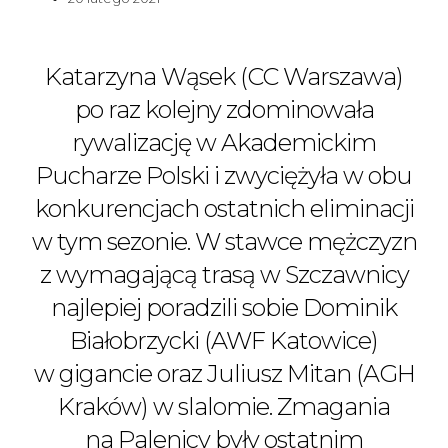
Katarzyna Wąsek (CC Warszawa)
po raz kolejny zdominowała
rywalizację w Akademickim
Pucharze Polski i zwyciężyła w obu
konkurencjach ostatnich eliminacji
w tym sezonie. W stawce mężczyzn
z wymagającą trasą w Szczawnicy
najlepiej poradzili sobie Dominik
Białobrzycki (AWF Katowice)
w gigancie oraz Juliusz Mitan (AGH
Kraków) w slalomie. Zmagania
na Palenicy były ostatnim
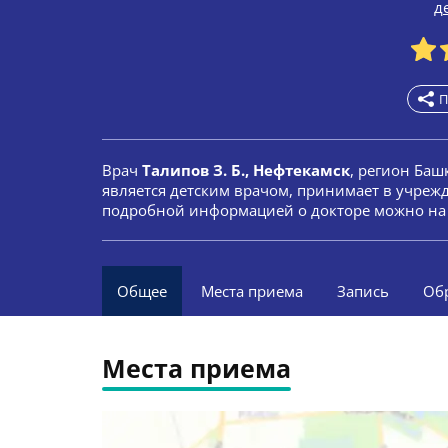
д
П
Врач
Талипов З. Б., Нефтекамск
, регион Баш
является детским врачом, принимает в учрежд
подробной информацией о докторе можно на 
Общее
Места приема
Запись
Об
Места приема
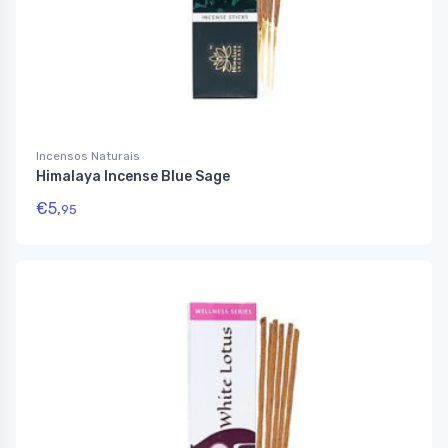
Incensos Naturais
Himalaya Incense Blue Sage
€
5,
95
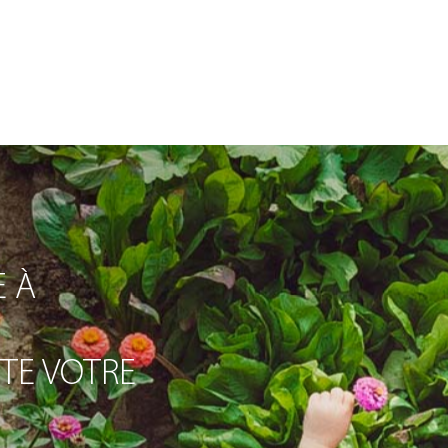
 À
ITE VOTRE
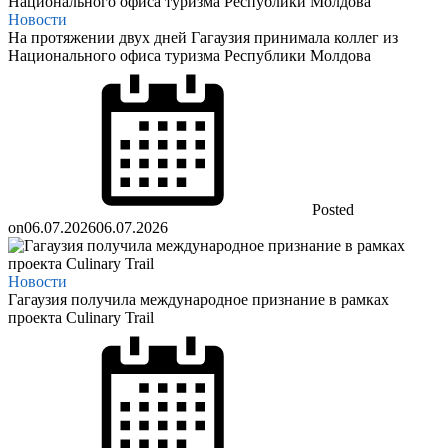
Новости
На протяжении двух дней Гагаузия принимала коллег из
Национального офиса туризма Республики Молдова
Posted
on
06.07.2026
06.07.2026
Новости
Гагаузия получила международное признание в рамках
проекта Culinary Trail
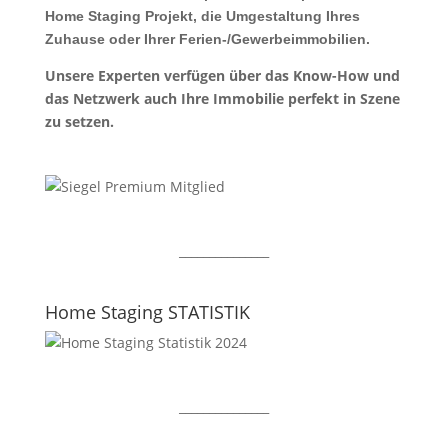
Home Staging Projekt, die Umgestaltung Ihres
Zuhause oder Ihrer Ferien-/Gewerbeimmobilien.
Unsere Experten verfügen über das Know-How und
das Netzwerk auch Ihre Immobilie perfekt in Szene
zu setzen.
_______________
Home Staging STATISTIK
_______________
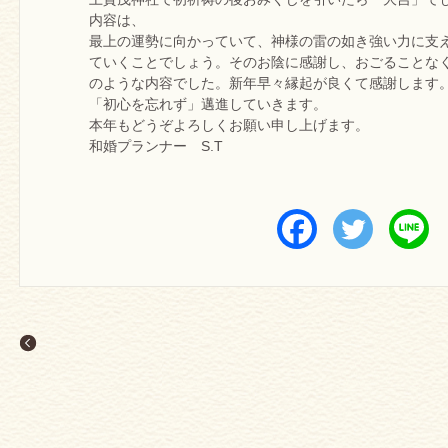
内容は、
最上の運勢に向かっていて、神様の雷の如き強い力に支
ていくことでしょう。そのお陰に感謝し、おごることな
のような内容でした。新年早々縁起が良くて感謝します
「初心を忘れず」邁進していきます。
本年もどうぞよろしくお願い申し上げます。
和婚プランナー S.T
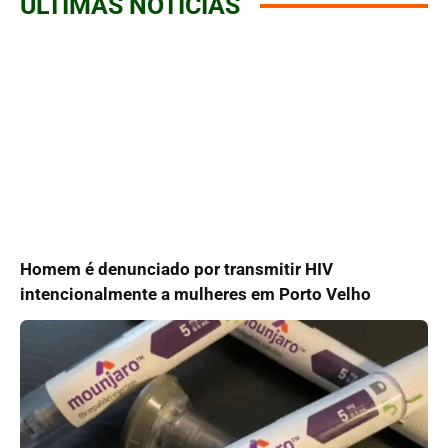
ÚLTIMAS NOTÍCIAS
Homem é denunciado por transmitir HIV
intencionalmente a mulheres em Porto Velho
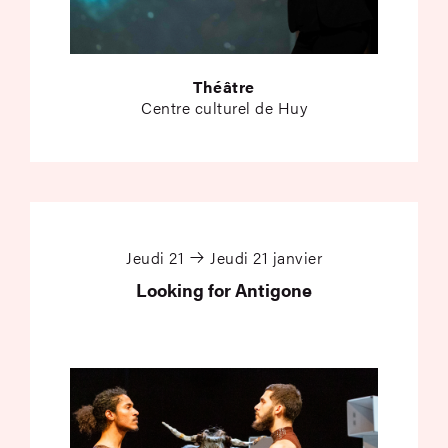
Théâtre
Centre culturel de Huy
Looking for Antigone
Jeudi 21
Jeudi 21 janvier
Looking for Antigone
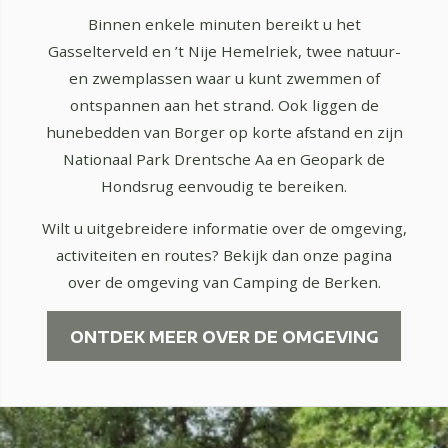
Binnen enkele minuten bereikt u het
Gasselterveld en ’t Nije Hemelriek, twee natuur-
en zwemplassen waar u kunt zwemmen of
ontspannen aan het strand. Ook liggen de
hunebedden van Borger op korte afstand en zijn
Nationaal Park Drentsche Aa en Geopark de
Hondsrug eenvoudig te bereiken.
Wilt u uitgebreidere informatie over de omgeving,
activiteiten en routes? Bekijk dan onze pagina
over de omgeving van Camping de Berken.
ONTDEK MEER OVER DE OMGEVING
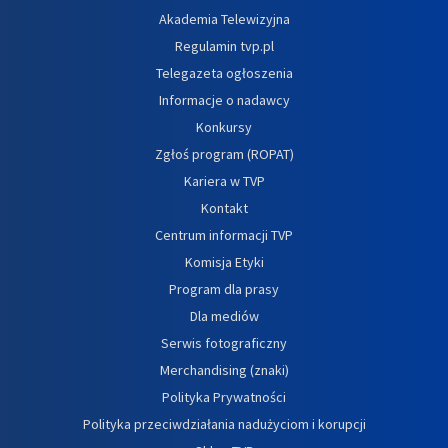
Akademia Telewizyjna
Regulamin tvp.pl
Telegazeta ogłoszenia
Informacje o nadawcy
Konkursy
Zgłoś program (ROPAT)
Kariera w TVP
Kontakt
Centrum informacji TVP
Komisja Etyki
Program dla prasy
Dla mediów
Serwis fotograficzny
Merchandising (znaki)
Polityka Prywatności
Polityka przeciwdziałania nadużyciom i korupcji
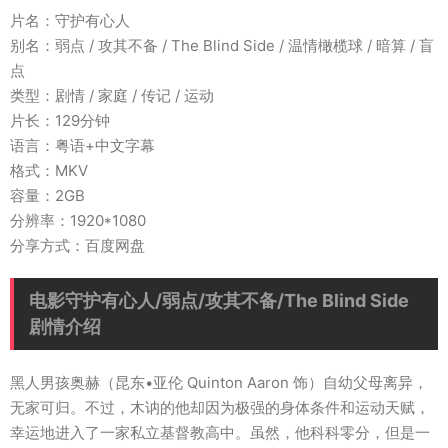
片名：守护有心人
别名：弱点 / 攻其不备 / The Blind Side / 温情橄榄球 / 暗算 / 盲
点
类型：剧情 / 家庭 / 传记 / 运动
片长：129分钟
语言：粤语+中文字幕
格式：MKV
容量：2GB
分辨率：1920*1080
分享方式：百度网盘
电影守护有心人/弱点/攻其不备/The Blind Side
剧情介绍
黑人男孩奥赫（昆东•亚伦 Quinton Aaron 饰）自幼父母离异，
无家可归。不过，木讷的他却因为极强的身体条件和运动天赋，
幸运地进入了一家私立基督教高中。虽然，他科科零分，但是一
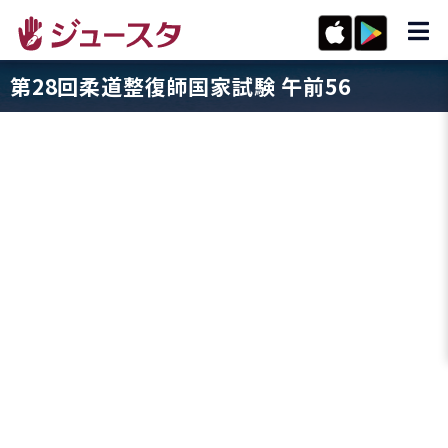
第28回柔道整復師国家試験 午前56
• • • • •
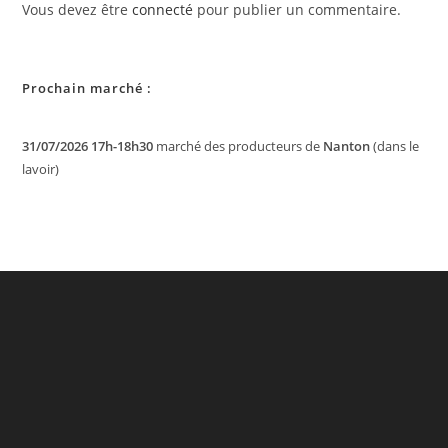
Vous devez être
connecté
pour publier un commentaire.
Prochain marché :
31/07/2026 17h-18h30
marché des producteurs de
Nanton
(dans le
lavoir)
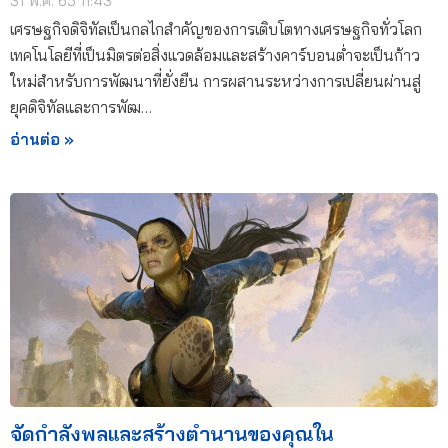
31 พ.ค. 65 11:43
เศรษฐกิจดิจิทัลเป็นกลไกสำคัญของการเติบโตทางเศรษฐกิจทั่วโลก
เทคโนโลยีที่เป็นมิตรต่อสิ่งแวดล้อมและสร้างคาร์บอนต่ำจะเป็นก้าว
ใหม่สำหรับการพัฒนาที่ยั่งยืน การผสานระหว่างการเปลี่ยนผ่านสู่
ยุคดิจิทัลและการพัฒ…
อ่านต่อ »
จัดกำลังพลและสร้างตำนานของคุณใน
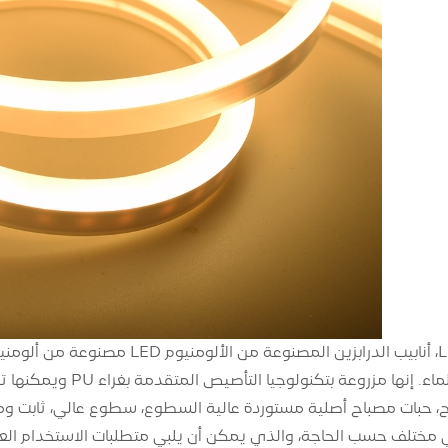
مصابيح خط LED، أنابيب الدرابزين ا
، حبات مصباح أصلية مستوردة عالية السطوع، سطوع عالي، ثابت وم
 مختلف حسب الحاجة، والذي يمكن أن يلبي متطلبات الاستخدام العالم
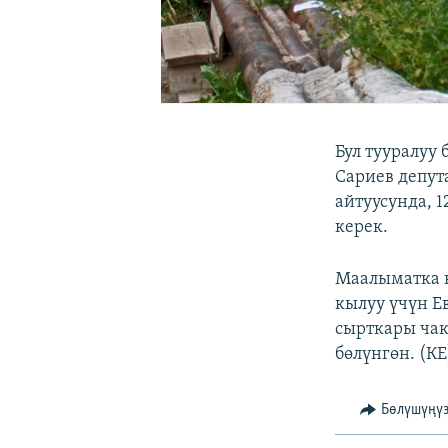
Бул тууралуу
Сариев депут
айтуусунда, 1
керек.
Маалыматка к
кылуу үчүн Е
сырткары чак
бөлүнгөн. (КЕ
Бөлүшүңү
• • • • •
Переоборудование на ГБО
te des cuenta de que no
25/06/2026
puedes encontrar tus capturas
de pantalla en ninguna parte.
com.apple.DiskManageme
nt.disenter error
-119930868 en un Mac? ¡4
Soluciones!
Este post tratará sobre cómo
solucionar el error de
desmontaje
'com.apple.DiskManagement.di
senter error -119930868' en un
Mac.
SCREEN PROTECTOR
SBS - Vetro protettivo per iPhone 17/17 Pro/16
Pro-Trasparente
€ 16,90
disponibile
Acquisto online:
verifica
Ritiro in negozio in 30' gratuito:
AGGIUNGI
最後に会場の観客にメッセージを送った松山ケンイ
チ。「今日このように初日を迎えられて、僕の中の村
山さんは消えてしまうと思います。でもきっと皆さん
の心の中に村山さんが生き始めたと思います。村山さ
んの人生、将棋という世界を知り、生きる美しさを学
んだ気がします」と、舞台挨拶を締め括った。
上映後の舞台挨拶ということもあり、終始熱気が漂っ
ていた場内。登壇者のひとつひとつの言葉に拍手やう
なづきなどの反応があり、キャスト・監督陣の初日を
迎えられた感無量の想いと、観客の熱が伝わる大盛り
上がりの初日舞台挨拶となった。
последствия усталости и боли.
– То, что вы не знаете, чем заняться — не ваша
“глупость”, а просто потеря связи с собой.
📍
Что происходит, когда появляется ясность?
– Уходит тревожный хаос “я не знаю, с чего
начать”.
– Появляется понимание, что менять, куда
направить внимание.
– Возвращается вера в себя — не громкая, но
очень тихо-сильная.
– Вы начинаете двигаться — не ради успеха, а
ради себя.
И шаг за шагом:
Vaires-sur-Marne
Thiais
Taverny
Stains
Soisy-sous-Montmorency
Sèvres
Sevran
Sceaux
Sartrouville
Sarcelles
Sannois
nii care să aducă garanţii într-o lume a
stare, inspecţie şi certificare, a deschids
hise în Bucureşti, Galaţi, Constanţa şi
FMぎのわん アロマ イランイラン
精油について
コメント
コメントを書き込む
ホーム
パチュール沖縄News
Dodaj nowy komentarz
• • • • •
Task to complete -
Go line by line through the data above and count those holding "Staging"; report the number alone.

Task answer -
2